● **PROVIDED ENTRIES**
++++++++++

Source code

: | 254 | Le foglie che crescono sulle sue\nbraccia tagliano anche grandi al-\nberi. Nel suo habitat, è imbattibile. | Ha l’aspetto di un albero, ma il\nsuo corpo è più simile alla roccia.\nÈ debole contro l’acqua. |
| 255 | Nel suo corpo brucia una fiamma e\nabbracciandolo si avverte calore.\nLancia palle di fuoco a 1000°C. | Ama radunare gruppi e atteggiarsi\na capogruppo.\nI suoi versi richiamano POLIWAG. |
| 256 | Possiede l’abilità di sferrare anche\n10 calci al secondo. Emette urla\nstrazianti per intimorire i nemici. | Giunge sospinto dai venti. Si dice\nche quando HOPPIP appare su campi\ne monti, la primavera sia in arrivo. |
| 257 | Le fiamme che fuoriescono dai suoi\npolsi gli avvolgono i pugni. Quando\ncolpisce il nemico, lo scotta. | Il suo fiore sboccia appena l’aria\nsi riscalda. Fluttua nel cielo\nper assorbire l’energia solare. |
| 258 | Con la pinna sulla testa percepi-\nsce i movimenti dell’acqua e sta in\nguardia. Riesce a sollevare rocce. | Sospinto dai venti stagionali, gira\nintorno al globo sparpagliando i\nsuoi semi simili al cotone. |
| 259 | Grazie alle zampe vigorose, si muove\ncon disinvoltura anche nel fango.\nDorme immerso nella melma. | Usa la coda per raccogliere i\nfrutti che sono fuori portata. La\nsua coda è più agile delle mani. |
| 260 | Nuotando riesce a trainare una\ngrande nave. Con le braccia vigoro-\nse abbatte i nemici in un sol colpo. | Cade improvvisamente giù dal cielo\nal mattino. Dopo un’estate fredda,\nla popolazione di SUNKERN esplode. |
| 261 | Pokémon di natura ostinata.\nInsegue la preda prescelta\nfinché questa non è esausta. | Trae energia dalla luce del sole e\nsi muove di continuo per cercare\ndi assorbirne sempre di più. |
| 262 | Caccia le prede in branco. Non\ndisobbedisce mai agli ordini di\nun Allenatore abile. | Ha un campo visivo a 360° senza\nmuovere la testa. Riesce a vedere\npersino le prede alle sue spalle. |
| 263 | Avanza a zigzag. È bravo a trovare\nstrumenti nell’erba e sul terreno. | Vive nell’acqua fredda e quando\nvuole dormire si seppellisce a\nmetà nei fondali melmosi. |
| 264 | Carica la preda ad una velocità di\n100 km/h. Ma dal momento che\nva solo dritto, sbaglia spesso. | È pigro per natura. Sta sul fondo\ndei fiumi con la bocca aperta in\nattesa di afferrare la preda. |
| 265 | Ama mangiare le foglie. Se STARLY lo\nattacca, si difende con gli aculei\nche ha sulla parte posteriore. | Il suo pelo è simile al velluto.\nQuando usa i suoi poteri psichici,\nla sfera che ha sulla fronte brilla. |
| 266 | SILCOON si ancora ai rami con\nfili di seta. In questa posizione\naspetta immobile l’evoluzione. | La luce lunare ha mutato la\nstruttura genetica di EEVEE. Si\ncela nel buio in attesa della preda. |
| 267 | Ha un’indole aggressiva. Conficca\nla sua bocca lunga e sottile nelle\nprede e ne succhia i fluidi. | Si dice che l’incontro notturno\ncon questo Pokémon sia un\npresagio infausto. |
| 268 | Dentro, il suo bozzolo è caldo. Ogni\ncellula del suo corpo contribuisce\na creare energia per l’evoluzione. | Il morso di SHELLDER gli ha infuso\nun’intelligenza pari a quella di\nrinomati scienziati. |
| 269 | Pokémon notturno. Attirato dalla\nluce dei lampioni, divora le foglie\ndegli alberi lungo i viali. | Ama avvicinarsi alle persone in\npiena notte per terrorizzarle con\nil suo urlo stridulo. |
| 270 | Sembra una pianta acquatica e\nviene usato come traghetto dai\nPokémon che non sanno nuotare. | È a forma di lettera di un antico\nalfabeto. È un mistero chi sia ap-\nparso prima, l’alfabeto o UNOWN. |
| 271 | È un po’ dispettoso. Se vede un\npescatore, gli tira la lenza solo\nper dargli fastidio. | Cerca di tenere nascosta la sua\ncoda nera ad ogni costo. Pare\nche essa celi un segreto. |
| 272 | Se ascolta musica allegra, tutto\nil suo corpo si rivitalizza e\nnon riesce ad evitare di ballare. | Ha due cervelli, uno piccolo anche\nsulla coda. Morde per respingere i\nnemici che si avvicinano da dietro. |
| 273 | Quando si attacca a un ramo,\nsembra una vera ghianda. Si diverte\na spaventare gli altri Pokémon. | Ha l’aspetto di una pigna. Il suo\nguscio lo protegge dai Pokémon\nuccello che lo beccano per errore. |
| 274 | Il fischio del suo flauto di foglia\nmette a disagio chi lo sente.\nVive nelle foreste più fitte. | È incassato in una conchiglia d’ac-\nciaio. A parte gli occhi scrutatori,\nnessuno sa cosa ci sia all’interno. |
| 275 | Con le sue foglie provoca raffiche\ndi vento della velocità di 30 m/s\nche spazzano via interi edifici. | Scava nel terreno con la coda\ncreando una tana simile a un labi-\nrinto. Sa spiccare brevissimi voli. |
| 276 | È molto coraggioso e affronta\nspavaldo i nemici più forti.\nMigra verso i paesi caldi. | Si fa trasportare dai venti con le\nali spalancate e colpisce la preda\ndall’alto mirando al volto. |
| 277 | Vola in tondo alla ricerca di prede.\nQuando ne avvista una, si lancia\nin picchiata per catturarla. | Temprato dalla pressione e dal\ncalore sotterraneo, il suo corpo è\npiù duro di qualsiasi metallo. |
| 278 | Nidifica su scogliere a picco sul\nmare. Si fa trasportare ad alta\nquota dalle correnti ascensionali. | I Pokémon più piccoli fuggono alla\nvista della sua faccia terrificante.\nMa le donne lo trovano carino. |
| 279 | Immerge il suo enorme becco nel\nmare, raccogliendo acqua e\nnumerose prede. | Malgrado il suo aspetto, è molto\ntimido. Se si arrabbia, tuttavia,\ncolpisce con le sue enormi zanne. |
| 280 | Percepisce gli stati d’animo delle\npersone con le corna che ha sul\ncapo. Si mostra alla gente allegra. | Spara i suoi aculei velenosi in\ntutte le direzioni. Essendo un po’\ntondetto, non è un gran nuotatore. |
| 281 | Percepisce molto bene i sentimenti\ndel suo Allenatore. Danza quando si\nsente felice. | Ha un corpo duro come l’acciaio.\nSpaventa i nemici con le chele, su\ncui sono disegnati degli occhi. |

++++++++++

● **TASK DESCRIPTION**
Nothing beyond the lines from the start of the entries through the line with "in arrivo. |" should appear. Repeat those lines exactly, both ends included.

● **RESULT OF THE TASK**
Source code

: | 254 | Le foglie che crescono sulle sue\nbraccia tagliano anche grandi al-\nberi. Nel suo habitat, è imbattibile. | Ha l’aspetto di un albero, ma il\nsuo corpo è più simile alla roccia.\nÈ debole contro l’acqua. |
| 255 | Nel suo corpo brucia una fiamma e\nabbracciandolo si avverte calore.\nLancia palle di fuoco a 1000°C. | Ama radunare gruppi e atteggiarsi\na capogruppo.\nI suoi versi richiamano POLIWAG. |
| 256 | Possiede l’abilità di sferrare anche\n10 calci al secondo. Emette urla\nstrazianti per intimorire i nemici. | Giunge sospinto dai venti. Si dice\nche quando HOPPIP appare su campi\ne monti, la primavera sia in arrivo. |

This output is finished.